Par ailleurs, pour certains territoires, aucun développement de long terme n’est possible sans une aide de l’État qui vienne compenser certains handicaps, dont le principal est l’enclavement, qui empêche un territoire de communiquer correctement avec les autres, d’accueillir des innovations et de faire valoir ses atouts. Dans ce cadre, l’État doit mettre en place une politique d’implantation cohérente de ses services sur les territoires et, d’autre part, mettre à disposition des territoires le socle minimal de services leur permettant de se développer (Recommandations 13 à 19).
Au-delà de ce partenariat, les institutions locales jouent un rôle considérable en accueillant les projets utiles à leurs territoires et en les aidant à s’épanouir. Le territoire national fourmille de bonnes pratiques en la matière qui s’appuient généralement sur le quadriptyque suivant : inscrire la ruralité dans un projet de territoire cohérent ; nouer des alliances et articuler les territoires ; repenser et adapter l’offre de services aux habitants ; organiser l’ingénierie territoriale. L’élaboration de projets de territoire est un gage de cohérence de l’action publique locale, c’est aussi un outil puissant pour créer une dynamique locale. Évidente dans les territoires de projet (PETR, SCoT, PNR…), elle est tout aussi importante dans les intercommunalités.
Un autre gage de réussite pour les territoires ruraux et leurs collectivités réside dans leur capacité à nouer des alliances et à assurer des coopérations entre territoires (lire ici) Il s’agit d’obtenir une taille critique en termes de moyens, d’éviter des phénomènes de concurrence territoriale et d’interconnecter les territoires pour permettre plus de solidarité et créer des dynamiques communes. Collectivités et intercommunalités rurales ne peuvent se substituer aux entreprises ou à l’État mais elles peuvent contribuer, par leurs investissements, à créer les conditions favorables pour atteindre un objectif essentiel à leur développement : stabiliser, voire accroître leur population.
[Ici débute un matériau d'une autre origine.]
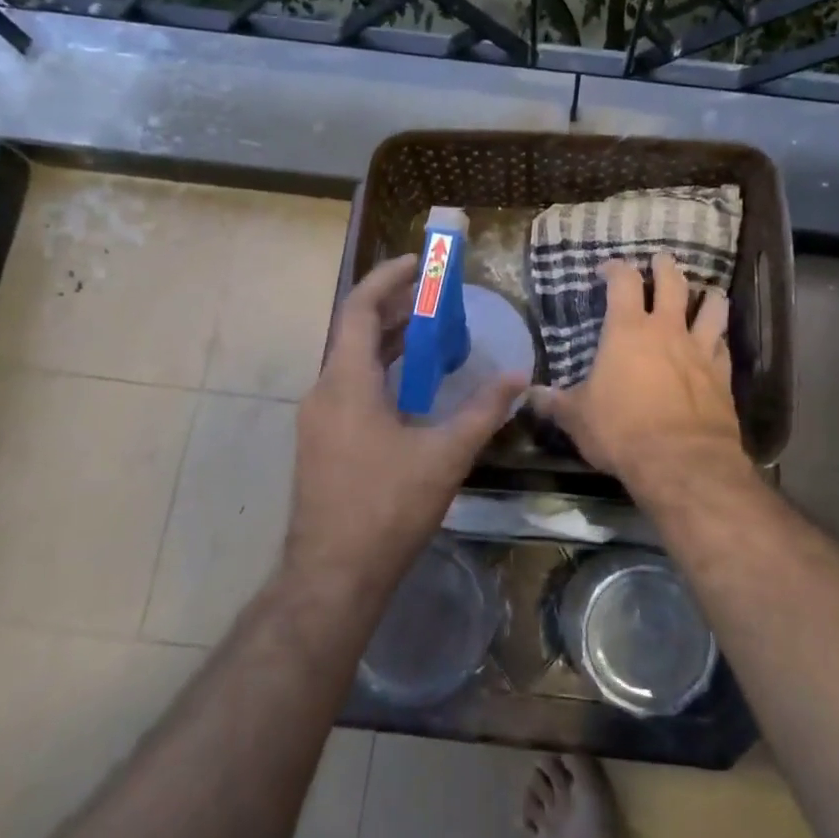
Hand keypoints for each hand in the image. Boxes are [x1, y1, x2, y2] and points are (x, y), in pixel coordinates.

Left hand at [288, 254, 525, 596]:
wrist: (333, 574)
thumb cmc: (387, 507)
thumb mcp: (445, 455)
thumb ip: (483, 411)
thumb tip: (519, 378)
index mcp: (347, 383)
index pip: (359, 309)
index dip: (387, 279)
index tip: (419, 262)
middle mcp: (325, 391)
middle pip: (356, 331)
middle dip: (396, 308)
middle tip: (438, 297)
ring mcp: (319, 419)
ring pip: (353, 362)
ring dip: (390, 342)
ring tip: (434, 334)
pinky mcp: (322, 443)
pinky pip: (351, 388)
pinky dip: (382, 372)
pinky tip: (415, 388)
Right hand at [532, 253, 750, 496]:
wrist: (681, 461)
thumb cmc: (621, 431)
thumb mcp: (577, 418)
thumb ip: (554, 403)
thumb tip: (528, 395)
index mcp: (627, 331)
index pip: (623, 281)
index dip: (615, 268)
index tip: (607, 269)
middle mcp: (667, 330)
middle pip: (672, 282)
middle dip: (664, 267)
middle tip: (660, 261)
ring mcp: (700, 350)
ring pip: (712, 307)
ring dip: (707, 296)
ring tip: (706, 293)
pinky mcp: (722, 375)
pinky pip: (724, 346)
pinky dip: (720, 339)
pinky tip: (717, 343)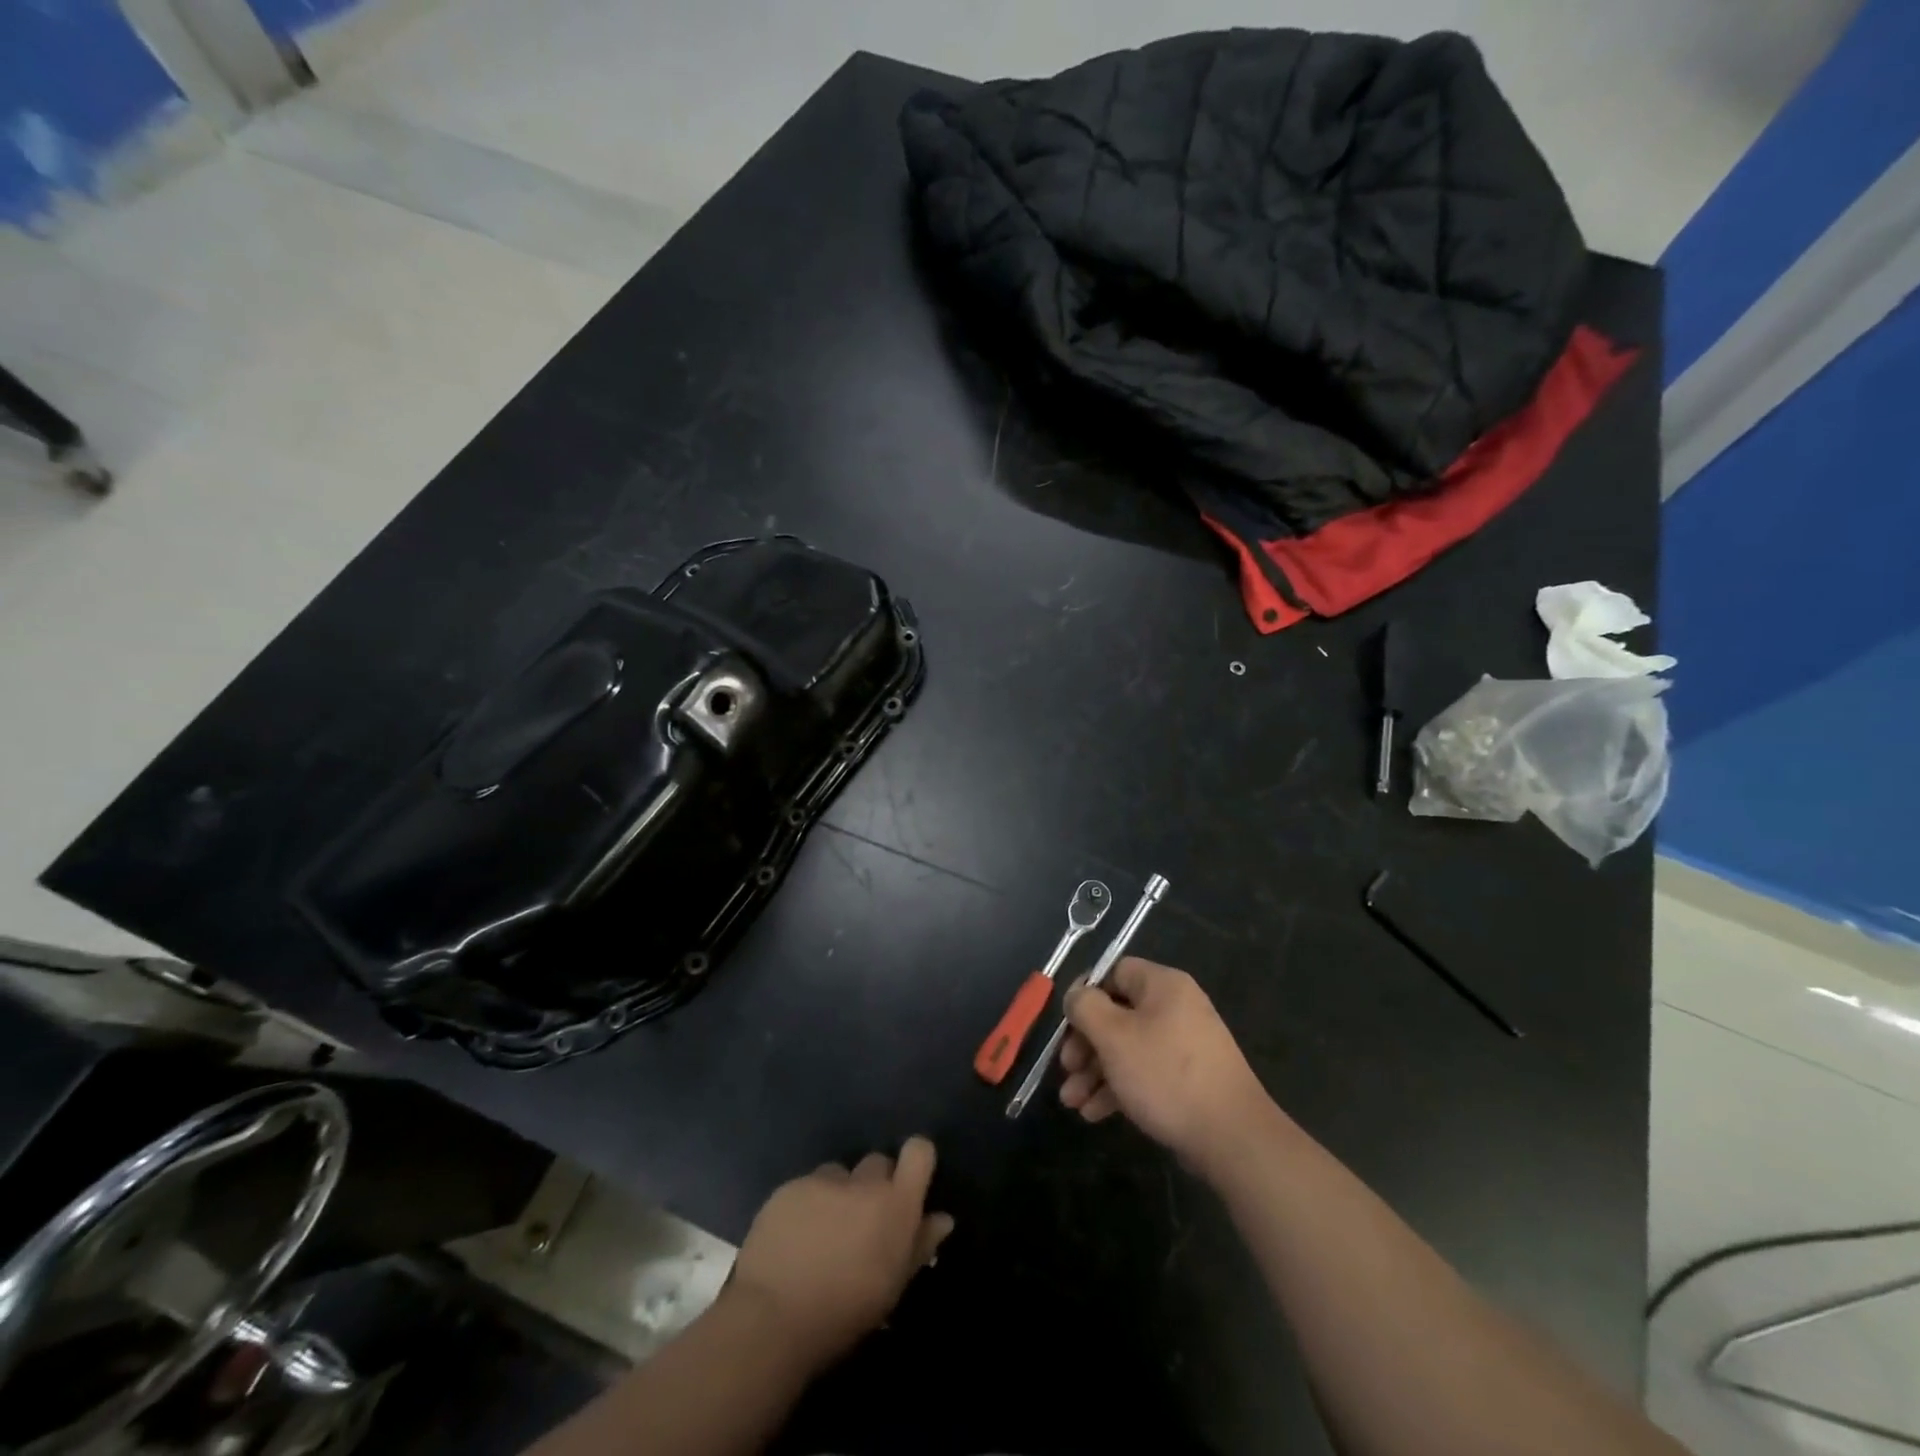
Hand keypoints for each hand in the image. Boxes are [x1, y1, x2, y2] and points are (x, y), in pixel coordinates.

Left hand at [725, 1136, 953, 1370]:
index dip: (916, 1160)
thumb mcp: (892, 1287)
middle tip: (861, 1222)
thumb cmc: (844, 1313)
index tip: (909, 1183)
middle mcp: (863, 1181)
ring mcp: (823, 1180)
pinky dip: (805, 1204)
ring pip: (839, 1174)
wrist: (773, 1319)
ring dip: (837, 1193)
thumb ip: (919, 1245)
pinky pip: (806, 1186)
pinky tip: (793, 1238)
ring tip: (822, 1232)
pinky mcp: (789, 1187)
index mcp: (895, 1203)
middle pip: (877, 1163)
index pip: (919, 1151)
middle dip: (873, 1185)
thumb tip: (943, 1218)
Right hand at [1060, 958, 1275, 1176]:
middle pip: (1117, 1014)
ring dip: (1095, 1072)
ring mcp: (1183, 1046)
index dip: (1085, 994)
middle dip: (1085, 1044)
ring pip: (1127, 1048)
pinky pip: (1144, 1073)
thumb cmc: (1166, 1075)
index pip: (1114, 972)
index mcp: (1163, 986)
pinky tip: (1094, 1114)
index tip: (1065, 1024)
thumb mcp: (1114, 1036)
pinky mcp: (1187, 1080)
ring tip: (1071, 1102)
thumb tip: (1076, 995)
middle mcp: (1175, 1008)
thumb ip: (1086, 1007)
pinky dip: (1118, 1089)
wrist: (1232, 1138)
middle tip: (1066, 1069)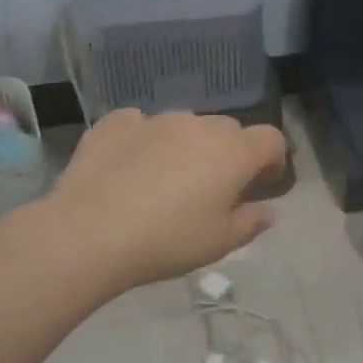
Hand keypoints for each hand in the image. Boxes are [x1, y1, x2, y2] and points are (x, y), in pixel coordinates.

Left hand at [45, 109, 286, 292]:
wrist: (89, 233)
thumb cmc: (168, 241)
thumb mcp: (220, 243)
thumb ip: (251, 222)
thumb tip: (267, 211)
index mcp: (233, 152)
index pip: (271, 138)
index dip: (274, 158)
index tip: (263, 183)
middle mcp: (198, 125)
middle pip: (228, 129)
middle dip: (230, 152)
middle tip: (215, 187)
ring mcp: (155, 120)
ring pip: (185, 124)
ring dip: (188, 145)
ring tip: (168, 179)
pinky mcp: (115, 124)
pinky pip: (141, 123)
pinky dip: (145, 139)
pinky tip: (132, 164)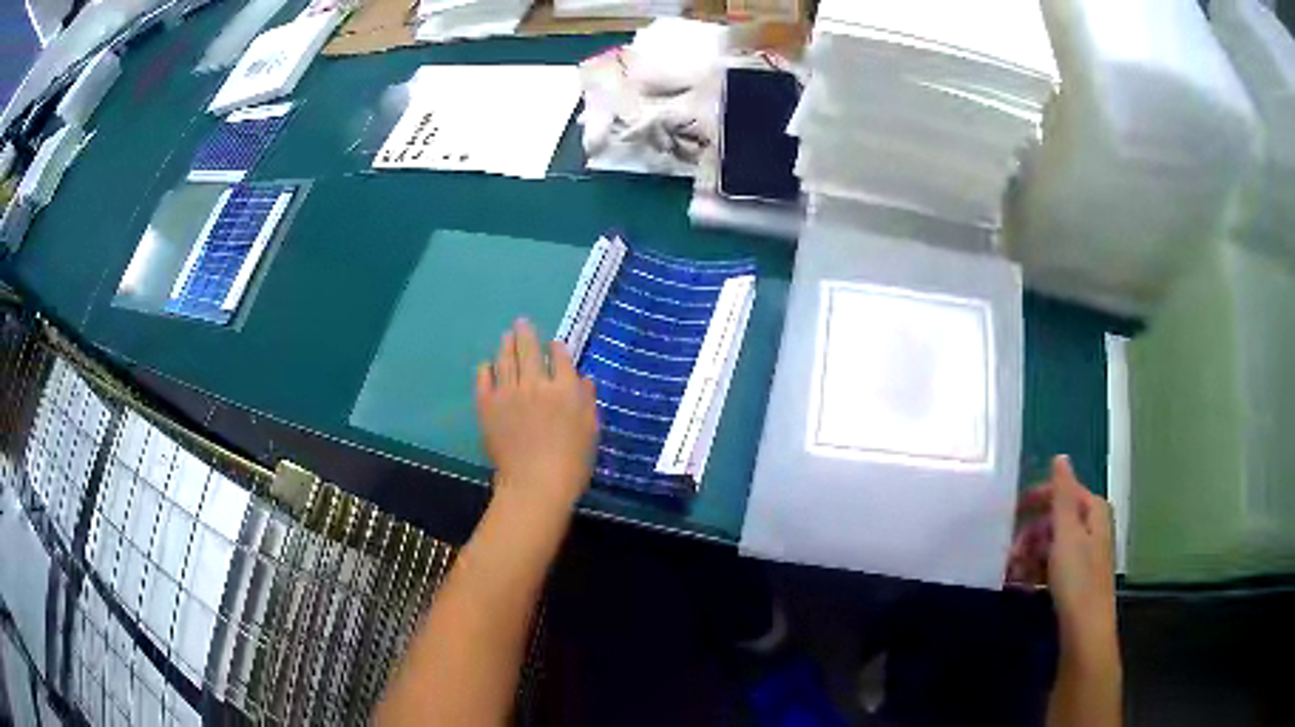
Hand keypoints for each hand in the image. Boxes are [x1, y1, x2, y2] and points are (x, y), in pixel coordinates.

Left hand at [475, 319, 598, 509]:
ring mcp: (508, 393)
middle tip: (521, 323)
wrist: (535, 485)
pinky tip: (487, 365)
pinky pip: (484, 379)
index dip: (556, 348)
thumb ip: (587, 401)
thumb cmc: (572, 463)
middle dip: (526, 333)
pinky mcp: (488, 406)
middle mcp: (536, 384)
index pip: (560, 357)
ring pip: (505, 359)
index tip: (554, 345)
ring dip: (506, 344)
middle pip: (529, 350)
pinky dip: (486, 369)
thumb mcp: (590, 431)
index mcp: (565, 389)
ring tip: (507, 336)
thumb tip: (584, 379)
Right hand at [1009, 456, 1116, 643]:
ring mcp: (1084, 558)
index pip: (1066, 492)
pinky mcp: (1075, 582)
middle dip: (1031, 532)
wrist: (1084, 631)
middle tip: (1009, 550)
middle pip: (1057, 520)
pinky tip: (1020, 585)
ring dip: (1029, 555)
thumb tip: (1061, 457)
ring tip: (1010, 573)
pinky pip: (1052, 568)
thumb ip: (1062, 495)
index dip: (1040, 497)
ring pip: (1052, 546)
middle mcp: (1092, 530)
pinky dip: (1035, 572)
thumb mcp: (1067, 533)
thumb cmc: (1077, 578)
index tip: (1014, 509)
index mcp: (1094, 513)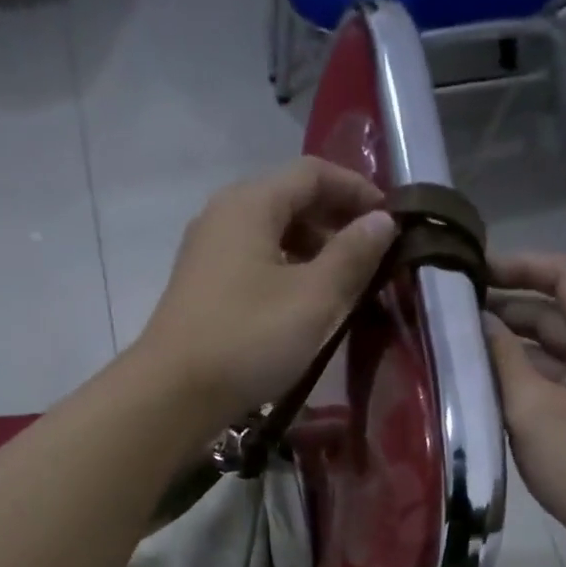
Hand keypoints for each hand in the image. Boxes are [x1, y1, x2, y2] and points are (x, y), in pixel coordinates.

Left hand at [138, 157, 397, 427]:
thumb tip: (382, 221)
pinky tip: (306, 306)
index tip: (391, 221)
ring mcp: (210, 253)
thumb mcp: (314, 299)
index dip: (357, 190)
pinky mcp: (205, 287)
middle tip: (373, 257)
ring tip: (345, 286)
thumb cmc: (249, 339)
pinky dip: (289, 272)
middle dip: (336, 222)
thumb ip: (352, 256)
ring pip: (273, 235)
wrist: (174, 393)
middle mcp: (225, 215)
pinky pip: (257, 263)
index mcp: (250, 203)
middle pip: (291, 200)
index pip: (313, 173)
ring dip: (314, 251)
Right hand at [483, 252, 565, 560]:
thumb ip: (502, 359)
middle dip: (506, 307)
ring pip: (551, 347)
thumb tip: (478, 323)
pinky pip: (553, 378)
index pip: (563, 274)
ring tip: (457, 347)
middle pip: (555, 310)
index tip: (471, 272)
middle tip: (451, 314)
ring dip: (509, 345)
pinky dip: (521, 375)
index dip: (518, 265)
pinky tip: (482, 384)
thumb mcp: (533, 408)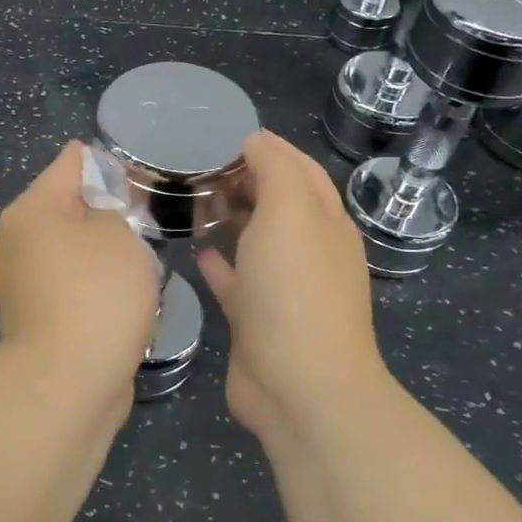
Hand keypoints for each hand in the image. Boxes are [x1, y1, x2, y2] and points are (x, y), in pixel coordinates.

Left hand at [0, 141, 161, 407]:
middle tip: (147, 224)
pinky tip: (124, 300)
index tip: (141, 178)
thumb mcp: (118, 235)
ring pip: (73, 249)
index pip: (71, 162)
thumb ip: (112, 207)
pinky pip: (72, 285)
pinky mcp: (35, 315)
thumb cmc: (96, 295)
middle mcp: (18, 239)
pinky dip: (96, 287)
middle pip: (69, 207)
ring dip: (105, 254)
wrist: (67, 383)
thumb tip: (97, 207)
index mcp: (32, 209)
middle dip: (108, 212)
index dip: (108, 162)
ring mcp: (22, 280)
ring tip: (142, 265)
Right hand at [197, 131, 388, 446]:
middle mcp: (310, 252)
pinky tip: (196, 251)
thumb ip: (276, 169)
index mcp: (325, 222)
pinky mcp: (257, 320)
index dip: (272, 149)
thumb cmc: (294, 288)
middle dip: (248, 181)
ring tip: (195, 201)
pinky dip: (220, 263)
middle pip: (279, 205)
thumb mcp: (290, 212)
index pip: (302, 171)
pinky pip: (236, 282)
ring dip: (233, 219)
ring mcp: (284, 289)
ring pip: (257, 242)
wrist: (298, 384)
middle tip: (201, 167)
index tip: (228, 137)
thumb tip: (257, 141)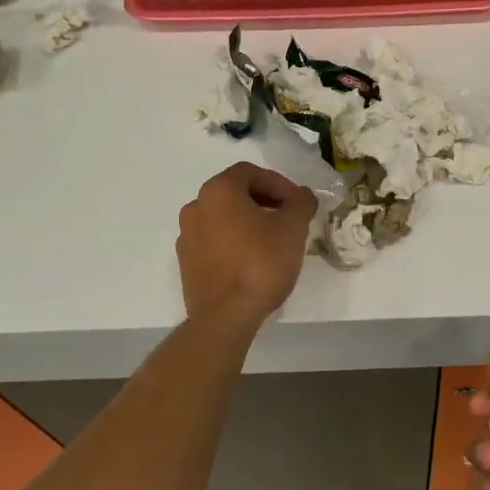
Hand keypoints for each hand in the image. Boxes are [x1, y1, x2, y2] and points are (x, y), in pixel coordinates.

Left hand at [176, 163, 317, 324]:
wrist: (225, 316)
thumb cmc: (260, 262)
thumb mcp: (293, 228)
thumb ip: (301, 203)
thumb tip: (302, 195)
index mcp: (218, 190)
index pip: (251, 172)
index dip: (279, 183)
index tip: (298, 203)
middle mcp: (196, 206)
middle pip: (235, 193)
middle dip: (265, 201)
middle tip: (288, 219)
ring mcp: (187, 236)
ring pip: (223, 218)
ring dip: (248, 222)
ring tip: (273, 241)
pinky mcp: (186, 263)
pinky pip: (214, 242)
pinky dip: (233, 243)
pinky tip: (252, 261)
Par ailleurs, l’amélioration de l’offre de services est cruciale pour les habitants et les collectivités doivent pouvoir contribuer à leurs évolutions par la modernisation, sans dégradations et pour toutes les catégories d’usagers sans exception. La modernisation des services est une triple source de développement pour les territoires. Elle permet de stabiliser la population en l’encourageant à rester sur place. Elle constitue un soutien aux entreprises qui contribuent à mettre en place ces services. Elle permet à des entreprises de s’implanter dans les territoires ruraux grâce à la qualité des connexions de toute nature dont elles pourront bénéficier. Les principaux services dans lesquels les collectivités s’investissent pour redonner du souffle à leurs territoires sont ceux qui permettent de structurer et d’ouvrir ces territoires (transports, numérique…) et ceux qui permettent à la population de demeurer sur place ou de s’installer (enseignement, santé, commerces, culture, vie associative …).
Toutefois, à la base de tout projet de développement local figurent les capacités d’ingénierie territoriale. Celles-ci, souvent fragiles et mal réparties, doivent être renforcées et davantage coordonnées. (Recommandations 20 à 33).